また、国際社会で生き残る企業になるためには何をすべきなのか?
グローバル化が進んでいくことによって、
日本の産業ビジネスは今他国と比べてどのような状況にあるか
様々な意見が飛び交っています。
なかでも日本という国を長年支えてきた『ものづくり』だけでは
生き残れないなどの意見もあり興味深いのでご紹介します。
■日本企業の経営者が「デジタル投資」を優先しないワケ
なぜ日本企業では、経営者がそれほどソフトウエアのような無形資産への
デジタル投資を優先してこなかったのか?
その理由として、
「日本の経営者は、『ものづくり信奉』が強すぎて、こうした資本主義の
構造変化に気づくのが遅れた」と有識者から指摘されています。
この資本主義の構造変化とは「経済の非物質化」であり、
この非物質化した投資への遅れが、日本企業の国際競争力低下の
根本原因だという意見も少なくありません。
ここでの非物質化への投資とは、コンピュータソフトウエアやデータベースといった
情報化資産への投資であり、まさにデジタル化への基礎的な投資です。
■「いいものを安く大量に」では生き残れない時代に
今後は、ものを大量に安く、かつ品質の良いものを作るという製造業は、
それだけではグローバル企業として戦って生き残っていくことは難しくなってきました。
むしろ、製造したものを活用して、
より付加価値の高いサービスビジネスに展開していくことが求められるようになり、
そのサービス内容を充実したものにするためにも、ソフトウエアやデータベース開発を
含めたデジタル投資とデジタル人材が不可欠になってきます。
購入者はもの自体を求めているのではなく、
ものが提供する効用・パフォーマンスを求めているからです。
■脱炭素時代「企業の持続可能性」を左右するものは…
例えば、顧客は高効率空調機器自体が必要なのではなく、
その導入によって空間の快適性を維持しつつ省エネルギー・エネルギー効率化を通じて
エネルギーコストをも削減したいという要望です。
こうした「ものの効用」とさらには「顧客の体験」に着目するという
ビジネス感覚に基づいた新しいビジネスコンセプトが、
デジタル化によるソフトウエアの高度化と相俟って、
今後もより付加価値の高いサービスビジネスがあらゆる業種・業態へ
浸透していくことになると言われています。
その意味でも製造業自体も単なるものづくりから脱却したサービス産業化は
避けて通れないプロセスになってきたようです。
このサービス産業化の流れは本格的な脱炭素化を推進したい企業にとっても、
極めて重要なものであり、この潮流をどのようにうまく
自社の経営に取り入れることができるかが、
脱炭素・カーボンニュートラル時代における企業の持続可能性を示す
中核的な指標ともなることになるのでしょう。
■おわりに
日本の産業は古くからものづくりで成り立っていましたが、
グローバル化によって経済産業も大きく変わろうとしています。
スマホの基本機能は電話ですが、今では様々なアプリケーションプログラムによって、
ネット端末、財布、テレビ、カメラ、時計、計算機、照明など様々な機能を持っています。
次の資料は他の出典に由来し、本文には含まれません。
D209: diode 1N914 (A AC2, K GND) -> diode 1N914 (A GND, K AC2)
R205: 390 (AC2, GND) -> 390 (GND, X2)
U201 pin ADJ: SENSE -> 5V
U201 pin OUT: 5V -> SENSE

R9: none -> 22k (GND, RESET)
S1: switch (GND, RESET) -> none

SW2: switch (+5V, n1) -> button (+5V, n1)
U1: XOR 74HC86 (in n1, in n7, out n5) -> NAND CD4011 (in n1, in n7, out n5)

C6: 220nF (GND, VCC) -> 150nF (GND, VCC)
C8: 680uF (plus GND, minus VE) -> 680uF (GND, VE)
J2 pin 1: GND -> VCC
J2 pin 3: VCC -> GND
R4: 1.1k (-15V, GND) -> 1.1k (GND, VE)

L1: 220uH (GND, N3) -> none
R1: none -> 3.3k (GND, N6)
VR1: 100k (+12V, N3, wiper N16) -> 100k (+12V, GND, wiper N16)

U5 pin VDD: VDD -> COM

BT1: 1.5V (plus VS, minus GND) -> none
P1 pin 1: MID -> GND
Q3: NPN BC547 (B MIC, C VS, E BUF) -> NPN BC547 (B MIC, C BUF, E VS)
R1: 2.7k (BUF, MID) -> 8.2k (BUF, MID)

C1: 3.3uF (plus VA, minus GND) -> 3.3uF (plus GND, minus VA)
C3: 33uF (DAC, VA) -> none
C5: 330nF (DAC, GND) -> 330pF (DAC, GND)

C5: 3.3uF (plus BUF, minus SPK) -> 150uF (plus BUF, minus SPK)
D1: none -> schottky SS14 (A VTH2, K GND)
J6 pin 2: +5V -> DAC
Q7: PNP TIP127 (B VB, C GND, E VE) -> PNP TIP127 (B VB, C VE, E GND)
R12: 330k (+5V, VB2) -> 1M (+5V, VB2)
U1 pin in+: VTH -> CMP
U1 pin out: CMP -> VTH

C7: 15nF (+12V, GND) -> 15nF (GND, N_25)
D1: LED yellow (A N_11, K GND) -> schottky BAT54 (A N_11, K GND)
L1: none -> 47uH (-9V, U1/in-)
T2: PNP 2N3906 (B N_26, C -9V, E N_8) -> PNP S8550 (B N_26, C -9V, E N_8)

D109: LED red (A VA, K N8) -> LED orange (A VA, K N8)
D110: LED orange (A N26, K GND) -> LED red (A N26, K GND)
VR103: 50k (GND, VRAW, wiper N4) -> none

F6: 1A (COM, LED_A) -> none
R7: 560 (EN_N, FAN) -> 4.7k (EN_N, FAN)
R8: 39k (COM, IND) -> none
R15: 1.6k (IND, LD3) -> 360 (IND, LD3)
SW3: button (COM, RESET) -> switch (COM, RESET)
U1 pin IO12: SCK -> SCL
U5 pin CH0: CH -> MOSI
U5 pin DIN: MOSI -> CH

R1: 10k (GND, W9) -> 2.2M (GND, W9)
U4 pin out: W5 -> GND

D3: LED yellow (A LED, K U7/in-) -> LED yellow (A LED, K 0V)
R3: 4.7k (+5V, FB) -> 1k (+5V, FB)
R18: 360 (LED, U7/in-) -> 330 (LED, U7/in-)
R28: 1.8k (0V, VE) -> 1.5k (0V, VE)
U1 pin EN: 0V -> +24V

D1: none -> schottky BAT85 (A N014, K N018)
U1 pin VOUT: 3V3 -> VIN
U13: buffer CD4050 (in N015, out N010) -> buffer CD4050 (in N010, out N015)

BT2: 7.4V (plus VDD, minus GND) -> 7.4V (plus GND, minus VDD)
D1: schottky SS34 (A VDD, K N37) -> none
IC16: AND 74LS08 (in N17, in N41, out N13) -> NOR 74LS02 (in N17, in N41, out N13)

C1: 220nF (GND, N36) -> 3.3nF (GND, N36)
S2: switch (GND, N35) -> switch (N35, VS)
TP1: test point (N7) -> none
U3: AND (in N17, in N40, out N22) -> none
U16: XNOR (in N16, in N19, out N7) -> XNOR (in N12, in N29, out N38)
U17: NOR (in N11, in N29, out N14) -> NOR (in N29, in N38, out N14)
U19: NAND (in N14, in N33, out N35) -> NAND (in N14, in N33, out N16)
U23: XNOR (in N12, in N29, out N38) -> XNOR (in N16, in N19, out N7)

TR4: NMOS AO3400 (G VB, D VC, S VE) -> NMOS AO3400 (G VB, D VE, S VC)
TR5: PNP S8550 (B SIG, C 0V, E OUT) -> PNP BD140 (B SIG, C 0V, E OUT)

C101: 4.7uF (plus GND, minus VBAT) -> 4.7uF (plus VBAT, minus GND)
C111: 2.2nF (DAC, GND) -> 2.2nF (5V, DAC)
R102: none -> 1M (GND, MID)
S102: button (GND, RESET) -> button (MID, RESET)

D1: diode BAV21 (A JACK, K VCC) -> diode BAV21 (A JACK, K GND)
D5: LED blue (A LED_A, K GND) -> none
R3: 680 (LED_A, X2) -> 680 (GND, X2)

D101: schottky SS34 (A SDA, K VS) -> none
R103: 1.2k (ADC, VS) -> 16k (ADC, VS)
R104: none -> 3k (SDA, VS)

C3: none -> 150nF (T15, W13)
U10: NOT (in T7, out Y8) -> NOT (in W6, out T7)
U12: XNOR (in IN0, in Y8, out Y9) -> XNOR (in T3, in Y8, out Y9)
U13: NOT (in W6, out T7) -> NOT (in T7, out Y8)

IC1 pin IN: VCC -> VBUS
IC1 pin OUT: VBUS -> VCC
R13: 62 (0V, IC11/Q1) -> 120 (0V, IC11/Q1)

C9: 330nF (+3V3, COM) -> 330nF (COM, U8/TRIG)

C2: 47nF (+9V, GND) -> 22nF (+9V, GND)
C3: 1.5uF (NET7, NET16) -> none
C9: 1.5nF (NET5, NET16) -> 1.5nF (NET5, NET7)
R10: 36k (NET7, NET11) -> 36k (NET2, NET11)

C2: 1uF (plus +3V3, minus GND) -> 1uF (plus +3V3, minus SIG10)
それぞれ個別の製品を所有する場合と比較すると、エネルギー消費量の大幅削減のほか、
物質量も大きく減らしていることが実感できるのです。
つまり、今後デジタル化のさらなる進化によって、
単機能のモノを大量に製造してそれを販売し儲けていくというビジネスモデルは
成立しなくなるという示唆であり、脱炭素化という社会的な要請からも
産業構造のサービス化への傾斜・転換はますます促進されるということに
つながっていくということです。